Out of the frying pan... into the rigging

Jay Ashworth

Well-Known Member
Lodge Cast Iron has apparently thought up a new way to get some free publicity: they've cast a 7 ton frying pan, and they're going to display it in their Tennessee retail outlet.

Anyone know who's going to be rigging the store display, so it doesn't smush any customers? :)

 

aeh20s

Well-Known Member
paul-bunyan-0129.jpg
 

JonCarter

Well-Known Member
Lodge Cast Iron has apparently thought up a new way to get some free publicity: they've cast a 7 ton frying pan, and they're going to display it in their Tennessee retail outlet.

Anyone know who's going to be rigging the store display, so it doesn't smush any customers? :)

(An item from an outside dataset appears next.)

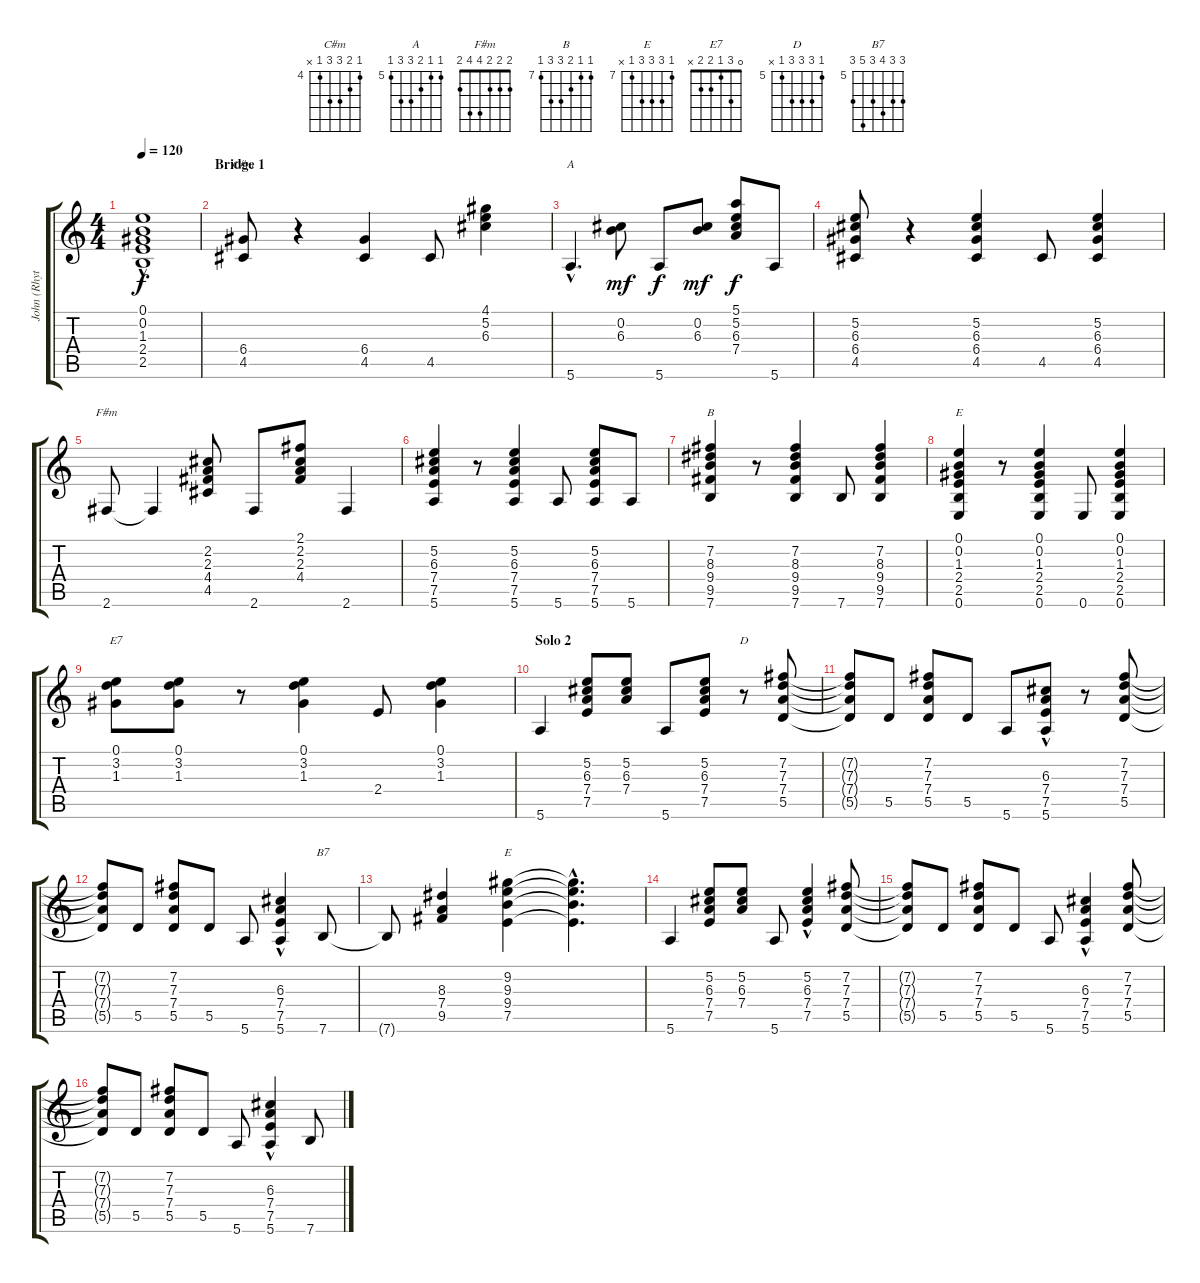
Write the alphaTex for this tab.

I've shot a lot of pictures in foundries and plants making mold-making machinery. (You guys don't know what dirty lighting and camera equipment is 'til you've spent a couple weeks shooting in a foundry!) That's one tough casting to cool without cracking!
 

RonHebbard

Well-Known Member
Premium Member
I've shot a lot of pictures in foundries and plants making mold-making machinery. (You guys don't know what dirty lighting and camera equipment is 'til you've spent a couple weeks shooting in a foundry!) That's one tough casting to cool without cracking!
@JonCarter Don't they just quench it in oil like all the contestants on Forged In Fire?
Ron Hebbard
 

JonCarter

Well-Known Member
@JonCarter Don't they just quench it in oil like all the contestants on Forged In Fire?
Ron Hebbard
Ron, Depends on the size of the casting and the end use of the casting. E.g., little pipe fittings are cast in large molds, often 4'-5' square, hundred or 2 in a mold, and are the molds are dumped in minutes after casting and the castings shaken out. Big things (like this skillet) probably use a heated mold (so part of the pour doesn't solidify before the whole thing is poured) and a controlled cooling, as if one part of he casting cools (and contracts) differently than another stresses are set up in the casting and it's likely to break in use. Very slow, controlled cooling for something that big--I'd guess half-day or so min. Mold design and casting for big castings is an art. And it all may depend on the alloy being cast, too.
 

Lasermike

Active Member
Back in the day, for the smaller ingots say about 20” by 6’, we used exothermic hot topping compound. Not really sure what’s in it but the point was to keep the top from cooling too fast and turning the ingot into a pipe. For the next size up, we had the soaking pit. Basically a pit with a sliding lid and a bunch of gas fired burners. I don’t remember the btu input but would guess it ran just under 1000F. It was maybe 20’ square so this pan would have fit easily.

For the 94” by 95” ingot, we had a machine that melted two 18” diameter by 15’ electrodes made of the same material into the casting at the same rate as it shrank. This usually took 2 or 3 days and a 20,000A power supply. I don’t remember how many times the electrodes needed replacing as they were consumed.

All this was from ‘84 to ‘91, I was 23 and it was the coolest place to work if you liked big machines and fire! The tongs used to pick up the big ingot weighed 22 tons and one of the heat treat furnaces had 36 3 million btu burners.

Michael
 

MPowers

Well-Known Member
Quenching as in Forged in Fire, works on Steel, not Cast Iron. Cast iron will crack if rapidly quenched.